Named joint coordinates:
===

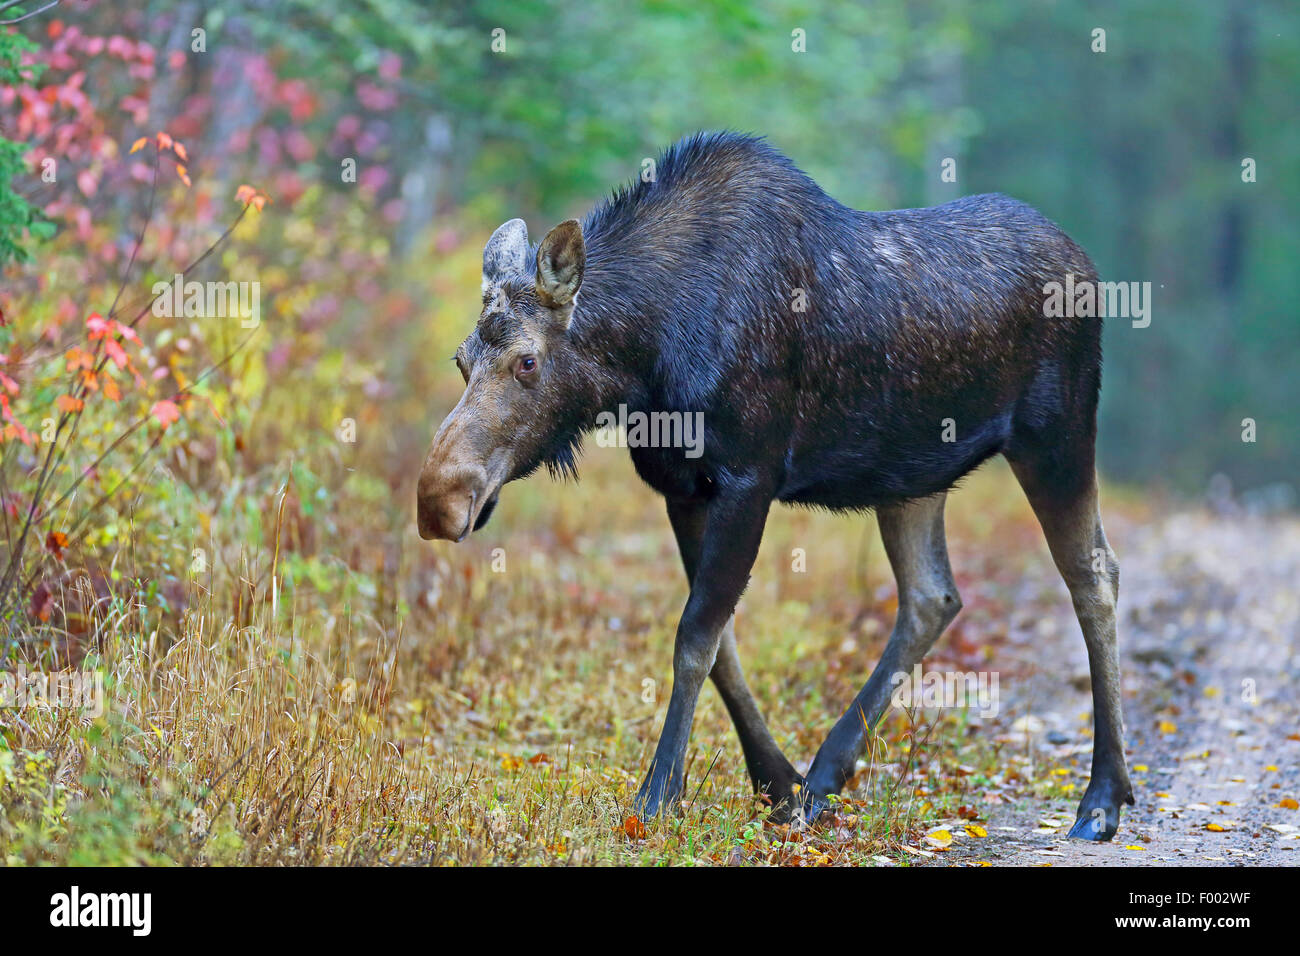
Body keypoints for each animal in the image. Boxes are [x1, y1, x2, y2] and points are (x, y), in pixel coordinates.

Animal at [421, 132, 1133, 837]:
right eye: (460, 359)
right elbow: (722, 646)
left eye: (528, 361)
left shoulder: (748, 476)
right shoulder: (684, 487)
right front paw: (777, 784)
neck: (643, 363)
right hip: (914, 472)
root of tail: (1090, 269)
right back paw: (824, 778)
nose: (438, 500)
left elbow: (695, 638)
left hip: (1056, 435)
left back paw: (1102, 796)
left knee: (1094, 573)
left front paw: (659, 796)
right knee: (933, 596)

===

_Aim of the exercise_
Transcribe the records word for word and include no pictures.

_Response below_
Body keypoints for each animal in the image. Boxes are [x1, y1, x2, y2] and points are (x, y), in pixel coordinates.

Animal at [421, 132, 1133, 837]:
right eye: (460, 359)
right elbow: (722, 646)
left eye: (528, 361)
left shoulder: (748, 476)
right shoulder: (684, 487)
right front paw: (777, 784)
neck: (643, 363)
right hip: (914, 472)
root of tail: (1090, 269)
right back paw: (824, 778)
nose: (438, 500)
left elbow: (695, 638)
left hip: (1056, 435)
left back paw: (1102, 796)
left knee: (1094, 573)
left front paw: (659, 796)
right knee: (933, 596)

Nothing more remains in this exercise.